* _TEKS KAJIAN_
+-------+

Oleh karena itu, budaya massa adalah suatu kebudayaan yang kurang memiliki tantangan dan rangsangan intelektual, cenderung pada pengembaraan fantasi tanpa beban dan pelarian. Budaya massa merupakan suatu kebudayaan yang mengingkari upaya berpikir dan menciptakan respons-repons emosional maupun sentimentalnya sendiri, dan bukannya meminta khayalaknya untuk menggunakan pikiran mereka dan mengusahakan respons mereka sendiri. Dalam pengertian ini, budaya massa mulai mendefinsikan realitas sosial untuk khayalak ramai. Oleh karenanya, ada kecenderungan menyerdehanakan dunia nyata dan mengabaikan persoalan-persoalannya. Jika masalah-masalah tersebut diketahui, maka biasanya budaya massa memperlakukannya di tingkat permukaan dengan menghadirkan solusi-solusi yang mudah dan keliru.

+-------+

* _ENTRI YANG DIBERIKAN_

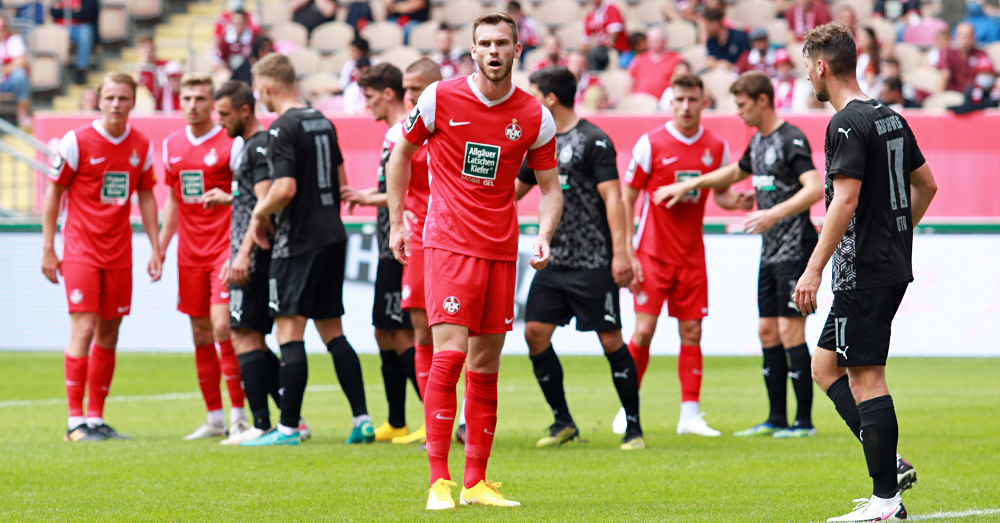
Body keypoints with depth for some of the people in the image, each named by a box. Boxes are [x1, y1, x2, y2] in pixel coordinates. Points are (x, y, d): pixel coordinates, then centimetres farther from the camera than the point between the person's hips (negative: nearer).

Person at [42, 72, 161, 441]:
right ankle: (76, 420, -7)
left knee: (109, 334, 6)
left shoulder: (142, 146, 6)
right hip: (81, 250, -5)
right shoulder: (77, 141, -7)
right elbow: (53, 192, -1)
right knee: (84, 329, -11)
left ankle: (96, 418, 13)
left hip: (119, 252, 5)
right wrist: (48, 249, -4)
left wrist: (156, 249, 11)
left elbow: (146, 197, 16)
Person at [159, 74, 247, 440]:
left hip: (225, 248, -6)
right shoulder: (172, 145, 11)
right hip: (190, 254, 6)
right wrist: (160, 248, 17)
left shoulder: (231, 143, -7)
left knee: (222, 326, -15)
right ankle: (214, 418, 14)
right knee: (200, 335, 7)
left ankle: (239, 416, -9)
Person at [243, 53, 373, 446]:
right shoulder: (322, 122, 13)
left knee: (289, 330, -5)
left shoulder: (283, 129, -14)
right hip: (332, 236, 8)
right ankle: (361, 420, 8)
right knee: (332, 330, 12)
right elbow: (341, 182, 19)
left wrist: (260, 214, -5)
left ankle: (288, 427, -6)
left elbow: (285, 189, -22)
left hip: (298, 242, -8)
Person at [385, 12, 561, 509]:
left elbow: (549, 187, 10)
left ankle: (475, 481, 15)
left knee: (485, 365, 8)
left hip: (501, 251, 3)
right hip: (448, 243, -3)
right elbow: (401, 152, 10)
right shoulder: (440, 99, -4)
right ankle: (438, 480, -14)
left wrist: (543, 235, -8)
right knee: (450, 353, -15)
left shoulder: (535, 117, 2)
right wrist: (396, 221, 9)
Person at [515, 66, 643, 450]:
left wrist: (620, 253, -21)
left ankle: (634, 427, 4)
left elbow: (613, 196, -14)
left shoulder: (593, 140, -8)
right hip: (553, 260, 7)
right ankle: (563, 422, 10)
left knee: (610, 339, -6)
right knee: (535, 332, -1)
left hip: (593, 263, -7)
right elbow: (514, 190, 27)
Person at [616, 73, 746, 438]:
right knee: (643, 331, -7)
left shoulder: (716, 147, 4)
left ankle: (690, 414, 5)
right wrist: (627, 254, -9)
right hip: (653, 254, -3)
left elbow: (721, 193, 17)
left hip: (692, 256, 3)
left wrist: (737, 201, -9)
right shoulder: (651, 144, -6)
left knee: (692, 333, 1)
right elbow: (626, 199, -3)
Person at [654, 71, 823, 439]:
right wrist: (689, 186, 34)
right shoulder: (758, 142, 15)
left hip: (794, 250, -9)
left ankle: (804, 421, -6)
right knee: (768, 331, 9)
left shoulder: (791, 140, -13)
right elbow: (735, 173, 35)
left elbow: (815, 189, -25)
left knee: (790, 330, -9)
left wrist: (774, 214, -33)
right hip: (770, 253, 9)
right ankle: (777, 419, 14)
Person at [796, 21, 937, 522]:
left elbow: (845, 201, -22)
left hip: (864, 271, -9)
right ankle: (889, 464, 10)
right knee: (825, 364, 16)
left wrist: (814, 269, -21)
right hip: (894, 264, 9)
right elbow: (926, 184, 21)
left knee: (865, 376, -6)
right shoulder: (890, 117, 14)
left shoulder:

+-------+

* _DAFTAR TUGAS_
1: Dalam teks tentang budaya massa, bagaimana budaya massa biasanya memperlakukan masalah-masalah dunia nyata yang sudah diketahui?
2: Periksa apakah setiap pernyataan berikut sesuai dengan teks tentang budaya massa, lalu kutip kata-kata teks yang menentukan jawabannya.
(a) Budaya massa kurang memiliki tantangan dan rangsangan intelektual.
(b) Budaya massa mendorong upaya berpikir.
(c) Budaya massa menawarkan solusi yang mendalam dan tepat atas masalah dunia nyata.

* _HASIL PENGERJAAN_
1: Budaya massa biasanya memperlakukannya di tingkat permukaan dengan menghadirkan solusi-solusi yang mudah dan keliru.

2:
(a) Ya: "budaya massa adalah suatu kebudayaan yang kurang memiliki tantangan dan rangsangan intelektual"
(b) Tidak: "Budaya massa merupakan suatu kebudayaan yang mengingkari upaya berpikir"
(c) Tidak: "menghadirkan solusi-solusi yang mudah dan keliru"